Starting the test, the first thing we created was an S3 bucket called prism-poc-spin.
After that, the next step is the entire authentication part, specifically the IAM policy, which must have sufficient permissions to access S3 and its objects.
Now we proceed to create the role, which must have the IAM OIDC provider (if it doesn’t exist, it’s a good time to create it) of our cluster as the “principal.” The action must be sts:AssumeRoleWithWebIdentity
so that the role can be assumed by OpenID. The line "system:serviceaccount:kube-system:s3-csi-driver-sa
should only be changed if EKS changes the name of the SA when installing the Addon; otherwise, it can remain the same.
Continuing, we attach the role and the previously created policy.
Finally, we add the addon to our EKS cluster, which will deploy a daemonset
on all our nodes, giving them the ability to use S3 as a Persistent Volume
.
Mounting S3 as a Volume#
To reach our goal, all that remains is to test that everything works correctly. We created some Kubernetes manifests that were needed to test everything, where we had to configure based on what was previously created.
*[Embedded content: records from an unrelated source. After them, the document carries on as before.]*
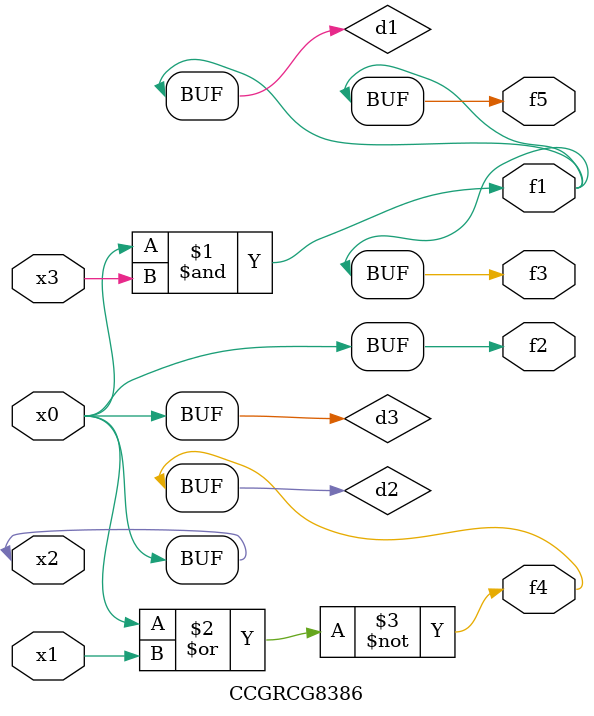
<source format=v>
module CCGRCG8386(
	input x0, x1, x2, x3,
	output f1, f2, f3, f4, f5
);

	wire d1, d2, d3;

	and (d1, x2, x3);
	nor (d2, x0, x1);
	buf (d3, x0, x2);
	assign f1 = d1;
	assign f2 = d3;
	assign f3 = d1;
	assign f4 = d2;
	assign f5 = d1;
endmodule

</source>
The first relevant part to create is the Persistent Volume
. In this file, important parts are configured, such as accessModes
, which define the writing and/or reading to S3. In this case, we only need to read the files, so ReadOnlyMany
is sufficient. The mountOptions --allow-other
provides access to users other than the root to access the mount. region
, as its name suggests, is the AWS region where the bucket lives. prefix
is an optional attribute; in this case, it was defined to mount specific “folders” of the bucket if you want to reuse it with several applications. And finally, csi.volumeAttributes.bucketName
, which defines the name of the bucket to be mounted and must match the SA and the role created previously.
apiVersion: v1
kind: PersistentVolume
metadata:
name: s3-pv
spec:
capacity:
storage: 1000Gi
accessModes:
# Supported options: ReadWriteMany / ReadOnlyMany
- ReadOnlyMany
mountOptions:
# This allow to users others than root to access the mount
- allow-other
# Bucket region
- region=us-east-1
# This allow use to use a prefix for the S3 Bucket, so we can re-use the same with different applications
- prefix prism-app-1/
csi:
driver: s3.csi.aws.com
volumeHandle: s3-csi-driver-volume
volumeAttributes:
# Bucket name
bucketName: "prism-poc-spin"
The second is the Persistent Volume Claim
, which, as you know, is basically a request for space to a specific type of storage, in our case, the PV
that we link to S3. The only relevant thing here is the resources.requests.storage
of 1 Gi (honestly, it needs much less), and the volumeName
that must match the name of the PV
.
apiVersion: v1
kind: PersistentVolumeClaim
metadata:
name: s3-claim
namespace: prism
spec:
accessModes:
- ReadOnlyMany
storageClassName: ""
resources:
requests:
storage: 1Gi
volumeName: s3-pv
Last but not least, the Deployment
. In this, we will use the SA
that we created previously, and also the volume, which we will assign to the path /data
inside the container.
# deployment.yaml
apiVersion: apps/v1
kind: Deployment
metadata:
name: prism-deployment
spec:
...
serviceAccountName: prism-poc-spin-sa # According to the previous SA created
securityContext: {}
containers:
- name: prism
image: stoplight/prism:latest
args: ["mock", "-h", "0.0.0.0", "/data/spec.yaml"]
...
volumeMounts:
- name: s3-bucket
mountPath: /data
volumes:
- name: s3-bucket
persistentVolumeClaim:
claimName: s3-claim # Must match the PVC created before
Once we have all this ready, we proceed to deploy the manifests to our cluster using kubectl apply -f namespace.yaml && kubectl apply -f .
(being in the corresponding folder).
Testing Functionality#
To quickly verify that it works correctly, we access the pod directly and run a ls -la /data/
, where we will see the corresponding files that we have in S3, therefore Prism can start without a problem.